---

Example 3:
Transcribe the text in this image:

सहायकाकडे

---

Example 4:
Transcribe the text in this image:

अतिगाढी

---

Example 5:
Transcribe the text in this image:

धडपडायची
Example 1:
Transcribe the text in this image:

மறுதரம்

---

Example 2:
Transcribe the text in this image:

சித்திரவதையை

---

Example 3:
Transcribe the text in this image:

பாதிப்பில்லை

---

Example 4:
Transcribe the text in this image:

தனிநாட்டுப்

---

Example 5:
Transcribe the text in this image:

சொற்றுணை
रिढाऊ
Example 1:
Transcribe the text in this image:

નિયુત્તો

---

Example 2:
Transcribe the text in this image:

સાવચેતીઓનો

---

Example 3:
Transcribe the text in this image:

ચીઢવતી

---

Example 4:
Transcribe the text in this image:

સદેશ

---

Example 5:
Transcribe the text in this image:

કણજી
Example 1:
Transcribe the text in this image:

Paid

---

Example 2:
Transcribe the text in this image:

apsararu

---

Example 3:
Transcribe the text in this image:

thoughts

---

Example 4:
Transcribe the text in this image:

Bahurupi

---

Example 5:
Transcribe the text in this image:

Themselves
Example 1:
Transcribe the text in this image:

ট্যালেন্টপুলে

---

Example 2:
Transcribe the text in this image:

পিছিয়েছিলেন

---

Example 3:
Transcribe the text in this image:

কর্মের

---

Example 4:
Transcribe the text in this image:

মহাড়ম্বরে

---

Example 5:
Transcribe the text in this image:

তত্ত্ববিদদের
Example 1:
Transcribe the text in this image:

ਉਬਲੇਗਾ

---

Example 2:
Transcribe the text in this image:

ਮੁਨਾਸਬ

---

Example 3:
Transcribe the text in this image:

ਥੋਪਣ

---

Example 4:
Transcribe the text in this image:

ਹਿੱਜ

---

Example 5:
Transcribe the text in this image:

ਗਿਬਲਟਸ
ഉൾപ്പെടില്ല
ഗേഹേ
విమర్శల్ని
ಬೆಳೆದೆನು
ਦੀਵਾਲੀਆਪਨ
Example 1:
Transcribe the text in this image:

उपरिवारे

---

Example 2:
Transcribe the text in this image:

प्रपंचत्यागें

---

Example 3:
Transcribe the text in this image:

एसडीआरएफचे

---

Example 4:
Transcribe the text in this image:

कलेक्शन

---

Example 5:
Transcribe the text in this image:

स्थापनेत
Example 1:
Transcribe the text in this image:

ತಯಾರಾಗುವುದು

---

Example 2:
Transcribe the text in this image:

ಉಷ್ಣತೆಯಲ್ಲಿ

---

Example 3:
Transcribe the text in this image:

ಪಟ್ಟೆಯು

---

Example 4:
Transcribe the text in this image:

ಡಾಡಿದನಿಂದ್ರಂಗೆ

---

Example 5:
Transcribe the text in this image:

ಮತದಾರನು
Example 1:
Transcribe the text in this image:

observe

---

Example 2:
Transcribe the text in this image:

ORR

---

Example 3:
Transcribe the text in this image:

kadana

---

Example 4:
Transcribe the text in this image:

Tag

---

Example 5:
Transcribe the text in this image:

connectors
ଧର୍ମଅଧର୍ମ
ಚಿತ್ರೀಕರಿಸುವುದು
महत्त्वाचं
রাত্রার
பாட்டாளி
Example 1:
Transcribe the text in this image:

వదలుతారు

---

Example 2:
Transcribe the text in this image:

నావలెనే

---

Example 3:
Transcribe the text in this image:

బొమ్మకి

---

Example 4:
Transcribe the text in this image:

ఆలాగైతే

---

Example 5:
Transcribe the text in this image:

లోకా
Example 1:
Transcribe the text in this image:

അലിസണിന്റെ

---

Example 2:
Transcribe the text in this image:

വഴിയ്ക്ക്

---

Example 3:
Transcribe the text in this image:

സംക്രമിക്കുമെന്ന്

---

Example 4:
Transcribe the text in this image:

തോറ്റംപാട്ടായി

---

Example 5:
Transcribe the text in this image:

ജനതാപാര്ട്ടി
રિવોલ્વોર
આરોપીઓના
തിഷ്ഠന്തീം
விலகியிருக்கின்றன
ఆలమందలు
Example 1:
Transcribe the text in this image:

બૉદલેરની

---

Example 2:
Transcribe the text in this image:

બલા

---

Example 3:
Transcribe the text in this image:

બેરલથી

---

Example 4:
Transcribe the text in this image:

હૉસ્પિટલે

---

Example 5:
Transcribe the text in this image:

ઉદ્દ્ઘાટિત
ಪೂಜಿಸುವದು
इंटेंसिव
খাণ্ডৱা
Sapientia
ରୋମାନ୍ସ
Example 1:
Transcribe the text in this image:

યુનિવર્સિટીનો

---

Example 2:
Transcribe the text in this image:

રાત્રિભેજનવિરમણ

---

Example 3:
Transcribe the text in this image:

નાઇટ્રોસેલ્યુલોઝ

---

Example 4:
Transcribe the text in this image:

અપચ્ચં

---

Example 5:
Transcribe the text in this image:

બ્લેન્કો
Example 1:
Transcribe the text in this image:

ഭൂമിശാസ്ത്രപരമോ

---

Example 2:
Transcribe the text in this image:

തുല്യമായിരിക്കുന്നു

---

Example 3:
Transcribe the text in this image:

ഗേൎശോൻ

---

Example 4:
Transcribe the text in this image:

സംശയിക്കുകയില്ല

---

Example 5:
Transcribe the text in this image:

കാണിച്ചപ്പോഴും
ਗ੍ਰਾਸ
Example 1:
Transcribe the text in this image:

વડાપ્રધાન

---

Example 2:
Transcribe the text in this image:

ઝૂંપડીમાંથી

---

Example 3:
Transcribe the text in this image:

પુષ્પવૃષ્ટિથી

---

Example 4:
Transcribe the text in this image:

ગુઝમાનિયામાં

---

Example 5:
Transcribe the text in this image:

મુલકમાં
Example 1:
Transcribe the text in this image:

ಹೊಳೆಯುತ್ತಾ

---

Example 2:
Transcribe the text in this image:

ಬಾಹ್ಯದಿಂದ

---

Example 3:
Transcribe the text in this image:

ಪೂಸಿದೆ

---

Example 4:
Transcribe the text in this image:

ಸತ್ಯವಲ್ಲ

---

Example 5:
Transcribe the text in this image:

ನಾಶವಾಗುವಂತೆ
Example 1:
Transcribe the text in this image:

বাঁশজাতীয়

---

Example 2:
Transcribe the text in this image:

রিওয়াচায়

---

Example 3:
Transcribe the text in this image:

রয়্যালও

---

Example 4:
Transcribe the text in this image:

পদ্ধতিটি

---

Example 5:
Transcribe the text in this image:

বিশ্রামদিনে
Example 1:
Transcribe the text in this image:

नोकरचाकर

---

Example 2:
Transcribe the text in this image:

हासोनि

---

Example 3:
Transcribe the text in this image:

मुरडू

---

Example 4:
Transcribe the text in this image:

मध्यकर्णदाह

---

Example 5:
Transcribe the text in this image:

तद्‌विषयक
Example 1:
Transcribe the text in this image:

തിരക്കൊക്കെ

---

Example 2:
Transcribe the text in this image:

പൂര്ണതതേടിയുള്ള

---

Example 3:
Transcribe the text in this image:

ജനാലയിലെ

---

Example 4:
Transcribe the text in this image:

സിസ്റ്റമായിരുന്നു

### Task goal:
Please transcribe all of the records, keeping every line exactly as it is.

### Answer box:
---

Example 3:
Transcribe the text in this image:

सहायकाकडे

---

Example 4:
Transcribe the text in this image:

अतिगाढी

---

Example 5:
Transcribe the text in this image:

धडपडायची
Example 1:
Transcribe the text in this image:

மறுதரம்

---

Example 2:
Transcribe the text in this image:

சித்திரவதையை

---

Example 3:
Transcribe the text in this image:

பாதிப்பில்லை

---

Example 4:
Transcribe the text in this image:

தனிநாட்டுப்

---

Example 5:
Transcribe the text in this image:

சொற்றுணை
रिढाऊ
Example 1:
Transcribe the text in this image:

નિયુત્તો

---

Example 2:
Transcribe the text in this image:

સાવચેતીઓનો

---

Example 3:
Transcribe the text in this image:

ચીઢવતી

---

Example 4:
Transcribe the text in this image:

સદેશ

---

Example 5:
Transcribe the text in this image:

કણજી
Example 1:
Transcribe the text in this image:

Paid

---

Example 2:
Transcribe the text in this image:

apsararu

---

Example 3:
Transcribe the text in this image:

thoughts

---

Example 4:
Transcribe the text in this image:

Bahurupi

---

Example 5:
Transcribe the text in this image:

Themselves
Example 1:
Transcribe the text in this image:

ট্যালেন্টপুলে

---

Example 2:
Transcribe the text in this image:

পিছিয়েছিলেন

---

Example 3:
Transcribe the text in this image:

কর্মের

---

Example 4:
Transcribe the text in this image:

মহাড়ম্বরে

---

Example 5:
Transcribe the text in this image:

তত্ত্ববিদদের
Example 1:
Transcribe the text in this image:

ਉਬਲੇਗਾ

---

Example 2:
Transcribe the text in this image:

ਮੁਨਾਸਬ

---

Example 3:
Transcribe the text in this image:

ਥੋਪਣ

---

Example 4:
Transcribe the text in this image:

ਹਿੱਜ

---

Example 5:
Transcribe the text in this image:

ਗਿਬਲਟਸ
ഉൾപ്പെടില്ല
ഗേഹേ
విమర్శల్ని
ಬೆಳೆದೆನು
ਦੀਵਾਲੀਆਪਨ
Example 1:
Transcribe the text in this image:

उपरिवारे

---

Example 2:
Transcribe the text in this image:

प्रपंचत्यागें

---

Example 3:
Transcribe the text in this image:

एसडीआरएफचे

---

Example 4:
Transcribe the text in this image:

कलेक्शन

---

Example 5:
Transcribe the text in this image:

स्थापनेत
Example 1:
Transcribe the text in this image:

ತಯಾರಾಗುವುದು

---

Example 2:
Transcribe the text in this image:

ಉಷ್ಣತೆಯಲ್ಲಿ

---

Example 3:
Transcribe the text in this image:

ಪಟ್ಟೆಯು

---

Example 4:
Transcribe the text in this image:

ಡಾಡಿದನಿಂದ್ರಂಗೆ

---

Example 5:
Transcribe the text in this image:

ಮತದಾರನು
Example 1:
Transcribe the text in this image:

observe

---

Example 2:
Transcribe the text in this image:

ORR

---

Example 3:
Transcribe the text in this image:

kadana

---

Example 4:
Transcribe the text in this image:

Tag

---

Example 5:
Transcribe the text in this image:

connectors
ଧର୍ମଅଧର୍ମ
ಚಿತ್ರೀಕರಿಸುವುದು
महत्त्वाचं
রাত্রার
பாட்டாளி
Example 1:
Transcribe the text in this image:

వదలుతారు

---

Example 2:
Transcribe the text in this image:

నావలెనే

---

Example 3:
Transcribe the text in this image:

బొమ్మకి

---

Example 4:
Transcribe the text in this image:

ఆలాగైతే

---

Example 5:
Transcribe the text in this image:

లోకా
Example 1:
Transcribe the text in this image:

അലിസണിന്റെ

---

Example 2:
Transcribe the text in this image:

വഴിയ്ക്ക്

---

Example 3:
Transcribe the text in this image:

സംക്രമിക്കുമെന്ന്

---

Example 4:
Transcribe the text in this image:

തോറ്റംപാട്ടായി

---

Example 5:
Transcribe the text in this image:

ജനതാപാര്ട്ടി
રિવોલ્વોર
આરોપીઓના
തിഷ്ഠന്തീം
விலகியிருக்கின்றன
ఆలమందలు
Example 1:
Transcribe the text in this image:

બૉદલેરની

---

Example 2:
Transcribe the text in this image:

બલા

---

Example 3:
Transcribe the text in this image:

બેરલથી

---

Example 4:
Transcribe the text in this image:

હૉસ્પિટલે

---

Example 5:
Transcribe the text in this image:

ઉદ્દ્ઘાટિત
ಪೂಜಿಸುವದು
इंटेंसिव
খাণ্ডৱা
Sapientia
ରୋମାନ୍ସ
Example 1:
Transcribe the text in this image:

યુનિવર્સિટીનો

---

Example 2:
Transcribe the text in this image:

રાત્રિભેજનવિરમણ

---

Example 3:
Transcribe the text in this image:

નાઇટ્રોસેલ્યુલોઝ

---

Example 4:
Transcribe the text in this image:

અપચ્ચં

---

Example 5:
Transcribe the text in this image:

બ્લેન્કો
Example 1:
Transcribe the text in this image:

ഭൂമിശാസ്ത്രപരമോ

---

Example 2:
Transcribe the text in this image:

തുല്യമായിരിക്കുന്നു

---

Example 3:
Transcribe the text in this image:

ഗേൎശോൻ

---

Example 4:
Transcribe the text in this image:

സംശയിക്കുകയില്ല

---

Example 5:
Transcribe the text in this image:

കാണിച്ചപ്പോഴും
ਗ੍ਰਾਸ
Example 1:
Transcribe the text in this image:

વડાપ્રધાન

---

Example 2:
Transcribe the text in this image:

ઝૂંપડીમાંથી

---

Example 3:
Transcribe the text in this image:

પુષ્પવૃષ્ટિથી

---

Example 4:
Transcribe the text in this image:

ગુઝમાનિયામાં

---

Example 5:
Transcribe the text in this image:

મુલકમાં
Example 1:
Transcribe the text in this image:

ಹೊಳೆಯುತ್ತಾ

---

Example 2:
Transcribe the text in this image:

ಬಾಹ್ಯದಿಂದ

---

Example 3:
Transcribe the text in this image:

ಪೂಸಿದೆ

---

Example 4:
Transcribe the text in this image:

ಸತ್ಯವಲ್ಲ

---

Example 5:
Transcribe the text in this image:

ನಾಶವಾಗುವಂತೆ
Example 1:
Transcribe the text in this image:

বাঁশজাতীয়

---

Example 2:
Transcribe the text in this image:

রিওয়াচায়

---

Example 3:
Transcribe the text in this image:

রয়্যালও

---

Example 4:
Transcribe the text in this image:

পদ্ধতিটি

---

Example 5:
Transcribe the text in this image:

বিশ্রামদিনে
Example 1:
Transcribe the text in this image:

नोकरचाकर

---

Example 2:
Transcribe the text in this image:

हासोनि

---

Example 3:
Transcribe the text in this image:

मुरडू

---

Example 4:
Transcribe the text in this image:

मध्यकर्णदाह

---

Example 5:
Transcribe the text in this image:

तद्‌विषयक
Example 1:
Transcribe the text in this image:

തിരക്കൊക്കെ

---

Example 2:
Transcribe the text in this image:

പൂര്ണതതേടിയുള്ള

---

Example 3:
Transcribe the text in this image:

ജനാലയിലെ

---

Example 4:
Transcribe the text in this image:

സിസ്റ്റമായിരുന്നു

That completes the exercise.